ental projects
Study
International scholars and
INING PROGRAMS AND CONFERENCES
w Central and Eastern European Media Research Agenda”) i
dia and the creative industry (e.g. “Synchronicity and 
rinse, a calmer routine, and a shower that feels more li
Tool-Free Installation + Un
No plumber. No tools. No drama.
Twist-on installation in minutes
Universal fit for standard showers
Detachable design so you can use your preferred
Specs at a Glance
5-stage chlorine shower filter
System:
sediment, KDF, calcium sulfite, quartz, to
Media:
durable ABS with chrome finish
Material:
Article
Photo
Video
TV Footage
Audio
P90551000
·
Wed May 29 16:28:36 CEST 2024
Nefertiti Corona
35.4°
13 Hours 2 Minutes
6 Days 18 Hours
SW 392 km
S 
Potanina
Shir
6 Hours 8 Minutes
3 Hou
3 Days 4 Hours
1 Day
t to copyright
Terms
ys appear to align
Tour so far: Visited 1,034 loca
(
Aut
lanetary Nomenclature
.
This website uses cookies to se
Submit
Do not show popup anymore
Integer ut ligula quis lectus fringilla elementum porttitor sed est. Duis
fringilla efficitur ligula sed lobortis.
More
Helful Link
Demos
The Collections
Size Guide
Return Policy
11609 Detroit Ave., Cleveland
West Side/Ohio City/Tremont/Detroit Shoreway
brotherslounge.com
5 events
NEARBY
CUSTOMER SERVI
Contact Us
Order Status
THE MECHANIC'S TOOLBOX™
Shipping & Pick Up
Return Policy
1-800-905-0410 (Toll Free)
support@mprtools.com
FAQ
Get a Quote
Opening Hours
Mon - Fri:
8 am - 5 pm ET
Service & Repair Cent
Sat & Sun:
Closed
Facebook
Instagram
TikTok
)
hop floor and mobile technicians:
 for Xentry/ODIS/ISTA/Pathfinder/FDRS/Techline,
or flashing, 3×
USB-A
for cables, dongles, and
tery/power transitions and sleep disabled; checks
━━━━━━━━━━━━━━━━
## Exercise brief
Reproduce exactly the lines from the one with "brotherslounge.com" through the end of the entries above, both ends included.

## Response for this exercise
brotherslounge.com
5 events
NEARBY
CUSTOMER SERVI
Contact Us
Order Status
THE MECHANIC'S TOOLBOX™
Shipping & Pick Up
Return Policy
1-800-905-0410 (Toll Free)
support@mprtools.com
FAQ
Get a Quote
Opening Hours
Mon - Fri:
8 am - 5 pm ET
Service & Repair Cent
Sat & Sun:
Closed
Facebook
Instagram
TikTok
)
hop floor and mobile technicians:
 for Xentry/ODIS/ISTA/Pathfinder/FDRS/Techline,
or flashing, 3×
USB-A
for cables, dongles, and
tery/power transitions and sleep disabled; checks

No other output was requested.